The group's history includes winning six NYSFBC State Championships (including the 2006 and 2007 NYSFBC Small School Division 1 State Championships) and the 2006 USSBA Yamaha Cup Group 4 Open Championship. In 2008, they moved up to the National Class in the NYSFBC, taking second place at the State Championships at the Carrier Dome in 2009. That same year, they placed fifth on a national level at the USSBA National Championships in Group 5.

In 2010, the Marching Blue Devils placed first in the National Class at the NYSFBC Championships with a score of 97.05 following an undefeated season in New York State. The group also returned to the United States Scholastic Band Association (USSBA) National Championships in 2010 and placed fourth in Group 5. In 2011 at the USSBA National Championships in Maryland, the colorguard placed first in their caption of best colorguard, naming them the best colorguard in the nation for the 2011 season. With their 2012 show, "SPIN" they brought home third place in the National Class at the NYSFBC Championships. In 2013, the group performed a show entitled "THE HEIST" and in 2014 a show entitled "MOBY DICK" where they brought home the third-place trophy once again.

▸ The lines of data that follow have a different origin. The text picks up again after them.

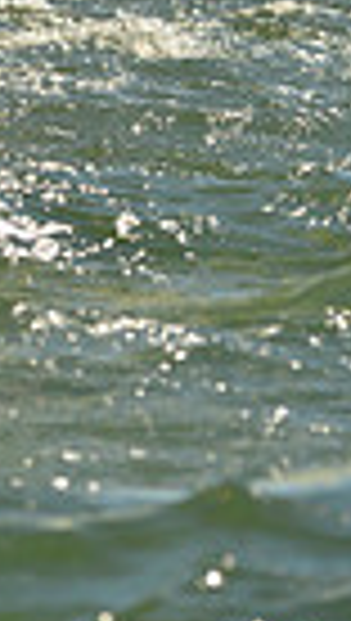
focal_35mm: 881
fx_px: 14524
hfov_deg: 1.4
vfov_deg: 2.4
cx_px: -819
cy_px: -173
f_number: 7.1
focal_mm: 200
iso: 280
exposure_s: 1/1600
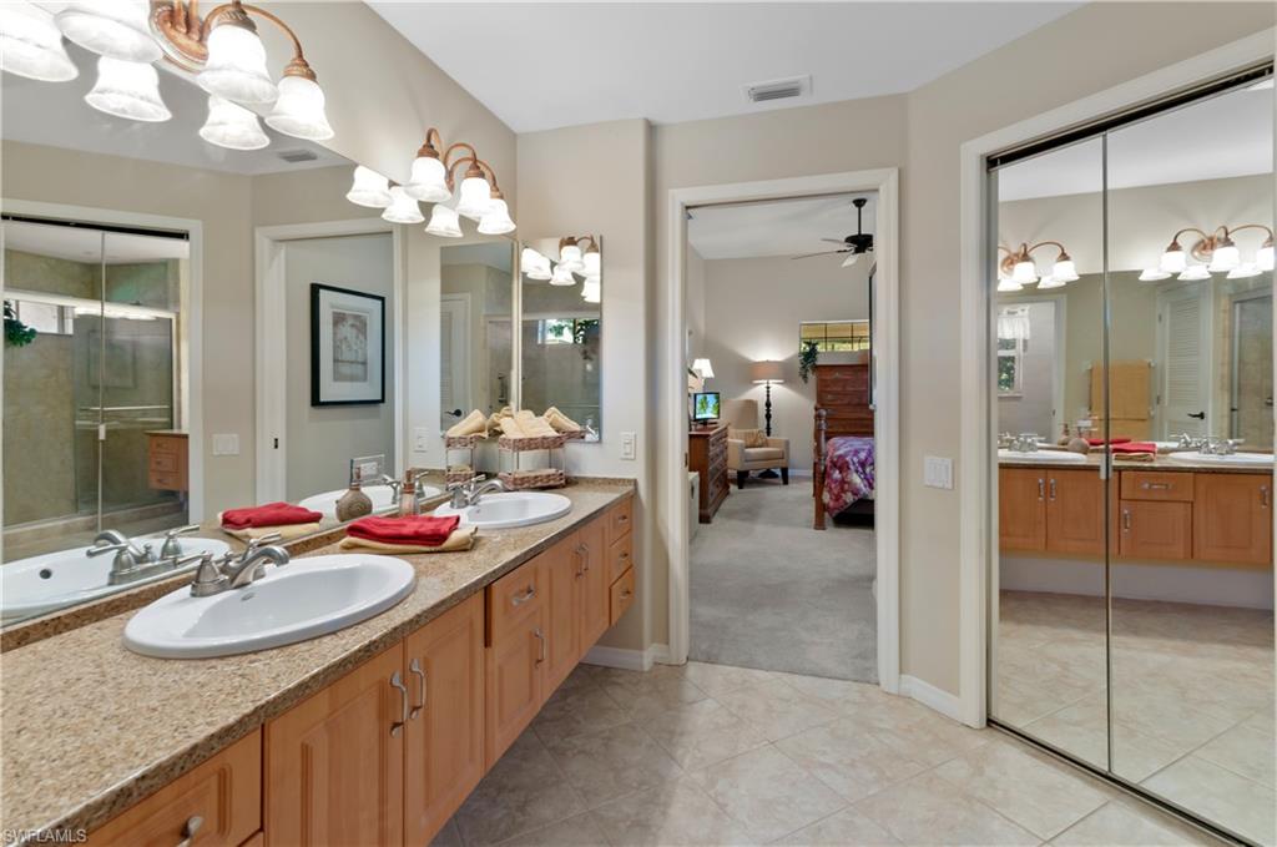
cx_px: 638
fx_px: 531
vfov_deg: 77.1
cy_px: 424
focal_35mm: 15
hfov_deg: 100.5
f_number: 8
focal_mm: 10
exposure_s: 1/1.25
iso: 200
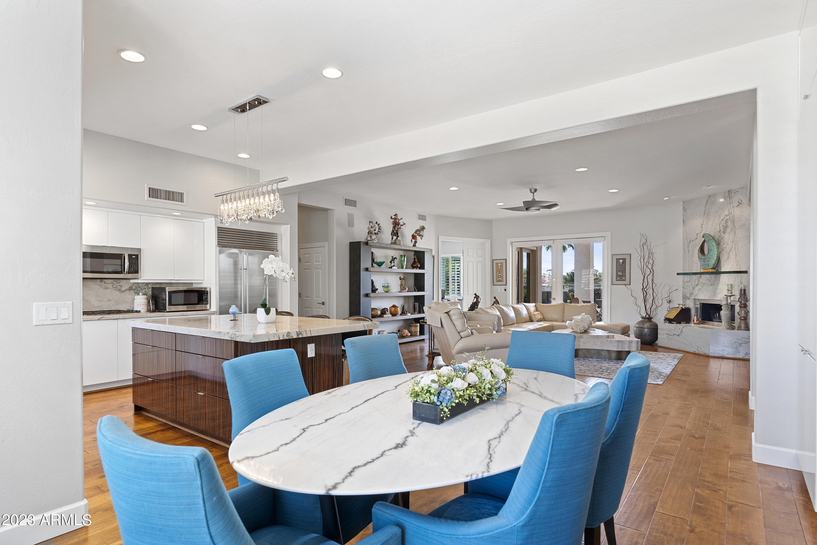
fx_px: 443
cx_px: 408
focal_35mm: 20
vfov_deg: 63.2
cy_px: 272
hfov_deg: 85.4
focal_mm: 19.5
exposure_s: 1/2.5
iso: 400
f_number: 7.1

In 2015, they performed the show "LIGHT TO DARK, DARK TO LIGHT" a color progression show where they took first overall and in every caption.

==Scheduling==
Victor Senior High School utilizes a 4x4 block schedule, spanning two semesters, in which students have four, 85-minute classes each day, in unique combinations that cycle every four days. Each of the four days is identified by a letter of the alphabet; A, B, C, and D. There are essentially only two sets of classes that each student has to memorize, with the only difference being that on one of the four letter days, students either have a laboratory class or physical education. The laboratory class, which acts as just an additional science class, is required in order for students to be able to take the Regents Examinations at the end of the school year.

In the event of a snow day or any other cancellation of classes, those that were scheduled for the day of the cancellation are skipped over, ensuring that the proceeding schedule remains unaffected.